VoIP is not really my thing and I am still somewhat new to it.
The issue is that the office has only a 10MBit up and down link and it happened often in the past that one of the users was downloading a large file and phone users were experiencing garbled phone calls. So I have been given the task to solve that. If you say that what I am doing is trivial, could you then advice me on how to do this differently? How can I apply QoS on inbound traffic especially for the VoIP VLAN?
Would the ACL policy on the ASA be enough? That policy is giving priority to all SIP traffic from any source to any destination.

Thanks.

Martijn, 

so the thing you have to remember is that you have a 10Mbit voice link. I am assuming your LAN has fast ethernet at least end to end, so the 10Mbit link that you have connected to your ASA will always be the bottleneck or at least will show contention first.

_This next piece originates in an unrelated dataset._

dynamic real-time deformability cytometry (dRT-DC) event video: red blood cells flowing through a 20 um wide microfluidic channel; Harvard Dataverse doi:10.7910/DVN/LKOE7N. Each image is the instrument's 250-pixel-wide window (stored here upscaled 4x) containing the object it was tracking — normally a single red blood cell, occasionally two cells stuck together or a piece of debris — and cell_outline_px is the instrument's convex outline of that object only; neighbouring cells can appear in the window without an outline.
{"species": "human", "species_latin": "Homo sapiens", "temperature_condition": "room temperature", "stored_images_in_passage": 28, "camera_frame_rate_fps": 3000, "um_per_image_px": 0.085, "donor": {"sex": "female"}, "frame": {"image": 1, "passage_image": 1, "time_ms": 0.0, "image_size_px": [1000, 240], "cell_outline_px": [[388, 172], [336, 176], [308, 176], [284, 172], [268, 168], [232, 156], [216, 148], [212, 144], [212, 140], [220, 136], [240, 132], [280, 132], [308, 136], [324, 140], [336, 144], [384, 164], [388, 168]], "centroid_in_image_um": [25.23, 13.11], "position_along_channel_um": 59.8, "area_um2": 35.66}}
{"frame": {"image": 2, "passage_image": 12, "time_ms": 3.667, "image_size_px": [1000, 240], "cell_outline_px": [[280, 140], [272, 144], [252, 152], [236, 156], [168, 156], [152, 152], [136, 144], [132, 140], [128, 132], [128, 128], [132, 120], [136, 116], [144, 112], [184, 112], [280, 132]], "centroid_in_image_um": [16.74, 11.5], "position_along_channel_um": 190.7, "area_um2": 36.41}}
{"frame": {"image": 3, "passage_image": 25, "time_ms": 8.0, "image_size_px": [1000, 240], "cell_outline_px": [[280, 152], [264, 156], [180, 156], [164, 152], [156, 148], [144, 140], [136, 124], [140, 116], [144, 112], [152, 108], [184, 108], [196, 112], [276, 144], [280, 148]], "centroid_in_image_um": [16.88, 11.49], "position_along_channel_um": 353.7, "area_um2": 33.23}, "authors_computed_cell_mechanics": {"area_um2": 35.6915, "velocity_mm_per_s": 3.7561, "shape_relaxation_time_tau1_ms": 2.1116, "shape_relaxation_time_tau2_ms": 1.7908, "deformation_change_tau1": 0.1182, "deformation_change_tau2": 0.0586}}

depening on if you use video call across your link, reserve around .5mbps per video enabled call and 80kbps for a voice only call using g711, so if you aloow 10 calls simult. reserve 800kbps priotiy traffic.

So If I were you, only worry about what leaves your ASA and onto the WAN, police that, so mark your traffic from the LAN into the ASA and police on the egress ASA if.

Please rate if helpful

Please remember to rate useful posts, by clicking on the stars below.

What would be the best way to do this?